__Request__.
List each line in the data below that contains the string "Noted", copying every such line in full.

..............................

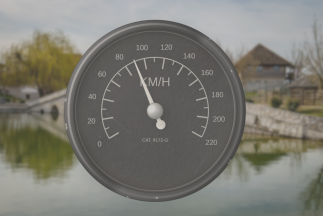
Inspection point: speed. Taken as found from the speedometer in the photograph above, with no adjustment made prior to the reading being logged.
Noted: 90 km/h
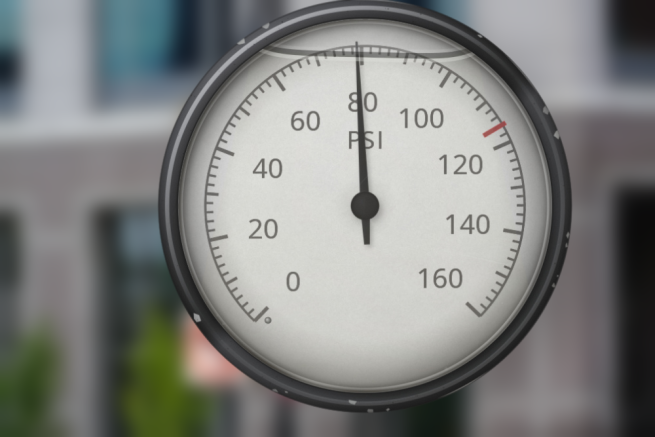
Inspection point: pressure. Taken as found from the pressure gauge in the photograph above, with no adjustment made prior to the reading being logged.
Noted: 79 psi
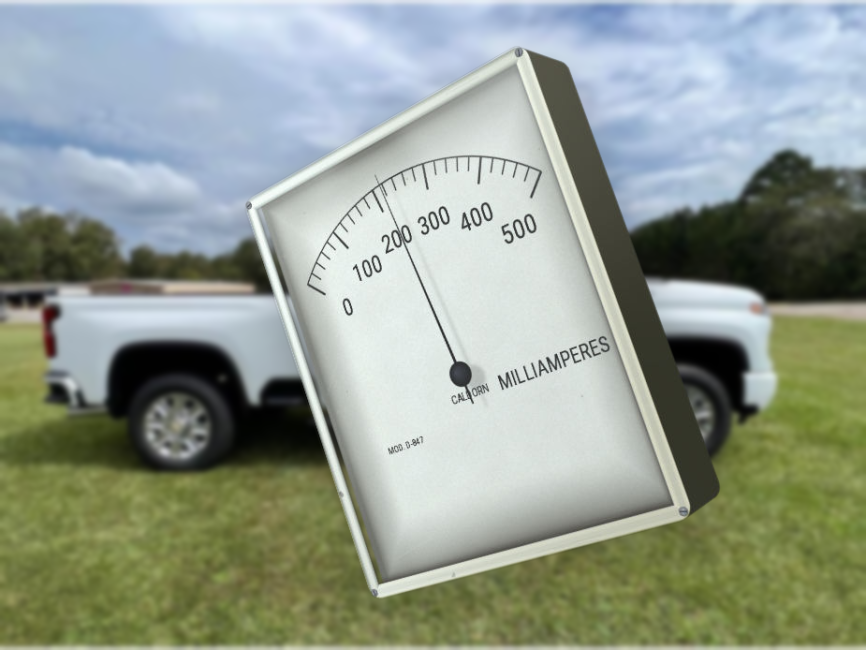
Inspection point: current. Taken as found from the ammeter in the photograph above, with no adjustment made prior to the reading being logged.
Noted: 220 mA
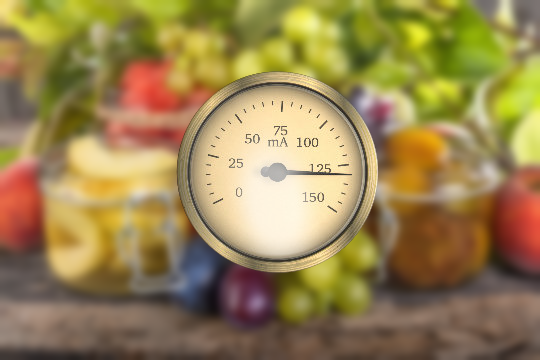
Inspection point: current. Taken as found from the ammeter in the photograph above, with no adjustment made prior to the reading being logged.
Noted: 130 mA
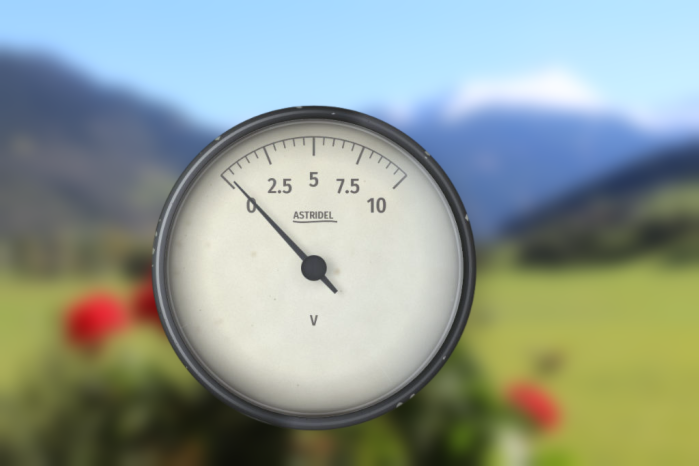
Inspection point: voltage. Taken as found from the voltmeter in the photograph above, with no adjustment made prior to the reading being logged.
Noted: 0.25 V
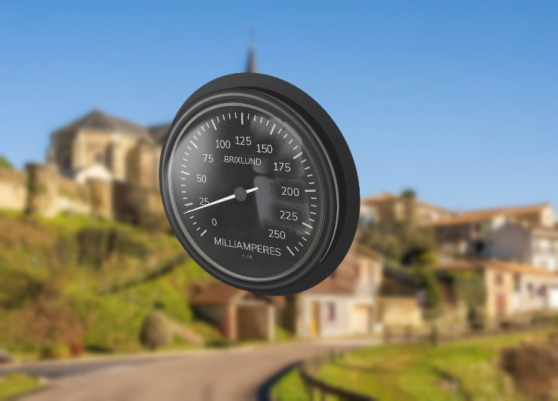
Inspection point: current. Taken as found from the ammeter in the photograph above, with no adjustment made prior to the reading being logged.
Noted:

..............................

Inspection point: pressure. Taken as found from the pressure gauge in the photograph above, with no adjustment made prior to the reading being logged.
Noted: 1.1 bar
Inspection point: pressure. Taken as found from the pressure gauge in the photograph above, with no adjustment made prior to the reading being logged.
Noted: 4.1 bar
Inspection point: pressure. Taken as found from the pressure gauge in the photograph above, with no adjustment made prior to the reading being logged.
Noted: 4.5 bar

..............................

__Response__.
Noted: 90 km/h
Noted: 79 psi
Noted: 220 mA
Noted: 130 mA
Noted: 0.25 V
Noted:
Noted: 1.1 bar
Noted: 4.1 bar
Noted: 4.5 bar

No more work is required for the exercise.